### PROBLEM STATEMENT
All of the entries need to be set down exactly as they read.

Items from a dataset:
_ _ _ _ _ _ _

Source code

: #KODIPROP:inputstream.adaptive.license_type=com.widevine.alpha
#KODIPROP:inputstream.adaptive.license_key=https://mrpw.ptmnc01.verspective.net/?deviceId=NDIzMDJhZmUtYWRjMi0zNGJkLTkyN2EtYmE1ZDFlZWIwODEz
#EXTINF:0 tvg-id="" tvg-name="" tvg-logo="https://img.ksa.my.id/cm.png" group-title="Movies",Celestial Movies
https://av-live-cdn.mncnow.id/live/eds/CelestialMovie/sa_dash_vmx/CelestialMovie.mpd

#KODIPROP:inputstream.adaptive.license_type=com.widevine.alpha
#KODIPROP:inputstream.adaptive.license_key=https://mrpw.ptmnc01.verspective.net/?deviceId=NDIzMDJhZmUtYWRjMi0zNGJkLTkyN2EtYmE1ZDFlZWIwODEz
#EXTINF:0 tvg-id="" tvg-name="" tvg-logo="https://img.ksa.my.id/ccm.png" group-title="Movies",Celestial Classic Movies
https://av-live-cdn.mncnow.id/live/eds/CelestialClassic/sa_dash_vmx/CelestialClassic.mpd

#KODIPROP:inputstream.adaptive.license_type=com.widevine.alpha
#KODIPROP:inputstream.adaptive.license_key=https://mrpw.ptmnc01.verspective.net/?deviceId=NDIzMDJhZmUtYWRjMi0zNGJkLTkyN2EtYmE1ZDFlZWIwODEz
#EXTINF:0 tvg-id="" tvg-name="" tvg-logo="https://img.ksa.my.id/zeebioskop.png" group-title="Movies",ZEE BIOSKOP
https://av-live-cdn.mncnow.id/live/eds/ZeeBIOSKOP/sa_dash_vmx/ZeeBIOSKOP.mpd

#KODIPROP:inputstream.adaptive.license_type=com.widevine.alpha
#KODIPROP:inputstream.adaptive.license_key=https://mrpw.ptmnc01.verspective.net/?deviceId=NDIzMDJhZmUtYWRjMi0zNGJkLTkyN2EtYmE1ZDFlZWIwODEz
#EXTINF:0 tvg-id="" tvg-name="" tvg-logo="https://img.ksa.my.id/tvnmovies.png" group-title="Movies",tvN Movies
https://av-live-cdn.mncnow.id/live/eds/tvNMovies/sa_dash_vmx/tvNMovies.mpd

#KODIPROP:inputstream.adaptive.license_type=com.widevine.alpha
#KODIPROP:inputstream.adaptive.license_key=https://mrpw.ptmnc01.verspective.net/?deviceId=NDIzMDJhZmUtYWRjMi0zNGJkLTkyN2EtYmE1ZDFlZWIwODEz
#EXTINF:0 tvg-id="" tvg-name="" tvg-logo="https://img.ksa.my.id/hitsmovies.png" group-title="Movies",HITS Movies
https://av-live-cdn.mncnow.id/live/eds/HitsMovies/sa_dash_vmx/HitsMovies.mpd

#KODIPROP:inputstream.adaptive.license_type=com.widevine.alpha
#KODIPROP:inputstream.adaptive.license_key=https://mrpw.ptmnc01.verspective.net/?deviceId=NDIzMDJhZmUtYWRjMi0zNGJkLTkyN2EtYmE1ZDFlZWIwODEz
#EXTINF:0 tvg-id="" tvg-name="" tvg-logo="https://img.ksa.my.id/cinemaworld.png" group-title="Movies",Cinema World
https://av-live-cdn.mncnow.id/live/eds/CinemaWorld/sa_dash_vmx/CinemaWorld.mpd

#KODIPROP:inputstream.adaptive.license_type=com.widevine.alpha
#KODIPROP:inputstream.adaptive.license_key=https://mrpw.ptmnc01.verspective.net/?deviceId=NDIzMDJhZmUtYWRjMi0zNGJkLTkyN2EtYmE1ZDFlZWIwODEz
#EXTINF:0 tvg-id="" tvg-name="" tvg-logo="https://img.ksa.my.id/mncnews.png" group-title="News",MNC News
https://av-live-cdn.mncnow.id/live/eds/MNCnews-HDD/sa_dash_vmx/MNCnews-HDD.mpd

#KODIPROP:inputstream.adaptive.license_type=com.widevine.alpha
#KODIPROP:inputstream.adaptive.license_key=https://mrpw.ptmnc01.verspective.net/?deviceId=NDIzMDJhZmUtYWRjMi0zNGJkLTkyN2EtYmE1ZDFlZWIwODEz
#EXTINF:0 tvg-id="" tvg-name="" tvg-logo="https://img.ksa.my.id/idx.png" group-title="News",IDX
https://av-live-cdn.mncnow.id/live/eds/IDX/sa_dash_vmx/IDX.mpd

_ _ _ _ _ _ _

### REPLY
Source code

: #KODIPROP:inputstream.adaptive.license_type=com.widevine.alpha
#KODIPROP:inputstream.adaptive.license_key=https://mrpw.ptmnc01.verspective.net/?deviceId=NDIzMDJhZmUtYWRjMi0zNGJkLTkyN2EtYmE1ZDFlZWIwODEz
#EXTINF:0 tvg-id="" tvg-name="" tvg-logo="https://img.ksa.my.id/cm.png" group-title="Movies",Celestial Movies
https://av-live-cdn.mncnow.id/live/eds/CelestialMovie/sa_dash_vmx/CelestialMovie.mpd

#KODIPROP:inputstream.adaptive.license_type=com.widevine.alpha
#KODIPROP:inputstream.adaptive.license_key=https://mrpw.ptmnc01.verspective.net/?deviceId=NDIzMDJhZmUtYWRjMi0zNGJkLTkyN2EtYmE1ZDFlZWIwODEz
#EXTINF:0 tvg-id="" tvg-name="" tvg-logo="https://img.ksa.my.id/ccm.png" group-title="Movies",Celestial Classic Movies
https://av-live-cdn.mncnow.id/live/eds/CelestialClassic/sa_dash_vmx/CelestialClassic.mpd

#KODIPROP:inputstream.adaptive.license_type=com.widevine.alpha
#KODIPROP:inputstream.adaptive.license_key=https://mrpw.ptmnc01.verspective.net/?deviceId=NDIzMDJhZmUtYWRjMi0zNGJkLTkyN2EtYmE1ZDFlZWIwODEz
#EXTINF:0 tvg-id="" tvg-name="" tvg-logo="https://img.ksa.my.id/zeebioskop.png" group-title="Movies",ZEE BIOSKOP
https://av-live-cdn.mncnow.id/live/eds/ZeeBIOSKOP/sa_dash_vmx/ZeeBIOSKOP.mpd

#KODIPROP:inputstream.adaptive.license_type=com.widevine.alpha
#KODIPROP:inputstream.adaptive.license_key=https://mrpw.ptmnc01.verspective.net/?deviceId=NDIzMDJhZmUtYWRjMi0zNGJkLTkyN2EtYmE1ZDFlZWIwODEz
#EXTINF:0 tvg-id="" tvg-name="" tvg-logo="https://img.ksa.my.id/tvnmovies.png" group-title="Movies",tvN Movies
https://av-live-cdn.mncnow.id/live/eds/tvNMovies/sa_dash_vmx/tvNMovies.mpd

#KODIPROP:inputstream.adaptive.license_type=com.widevine.alpha
#KODIPROP:inputstream.adaptive.license_key=https://mrpw.ptmnc01.verspective.net/?deviceId=NDIzMDJhZmUtYWRjMi0zNGJkLTkyN2EtYmE1ZDFlZWIwODEz
#EXTINF:0 tvg-id="" tvg-name="" tvg-logo="https://img.ksa.my.id/hitsmovies.png" group-title="Movies",HITS Movies
https://av-live-cdn.mncnow.id/live/eds/HitsMovies/sa_dash_vmx/HitsMovies.mpd

#KODIPROP:inputstream.adaptive.license_type=com.widevine.alpha
#KODIPROP:inputstream.adaptive.license_key=https://mrpw.ptmnc01.verspective.net/?deviceId=NDIzMDJhZmUtYWRjMi0zNGJkLTkyN2EtYmE1ZDFlZWIwODEz
#EXTINF:0 tvg-id="" tvg-name="" tvg-logo="https://img.ksa.my.id/cinemaworld.png" group-title="Movies",Cinema World
https://av-live-cdn.mncnow.id/live/eds/CinemaWorld/sa_dash_vmx/CinemaWorld.mpd

#KODIPROP:inputstream.adaptive.license_type=com.widevine.alpha
#KODIPROP:inputstream.adaptive.license_key=https://mrpw.ptmnc01.verspective.net/?deviceId=NDIzMDJhZmUtYWRjMi0zNGJkLTkyN2EtYmE1ZDFlZWIwODEz
#EXTINF:0 tvg-id="" tvg-name="" tvg-logo="https://img.ksa.my.id/mncnews.png" group-title="News",MNC News
https://av-live-cdn.mncnow.id/live/eds/MNCnews-HDD/sa_dash_vmx/MNCnews-HDD.mpd

#KODIPROP:inputstream.adaptive.license_type=com.widevine.alpha
#KODIPROP:inputstream.adaptive.license_key=https://mrpw.ptmnc01.verspective.net/?deviceId=NDIzMDJhZmUtYWRjMi0zNGJkLTkyN2EtYmE1ZDFlZWIwODEz
#EXTINF:0 tvg-id="" tvg-name="" tvg-logo="https://img.ksa.my.id/idx.png" group-title="News",IDX
https://av-live-cdn.mncnow.id/live/eds/IDX/sa_dash_vmx/IDX.mpd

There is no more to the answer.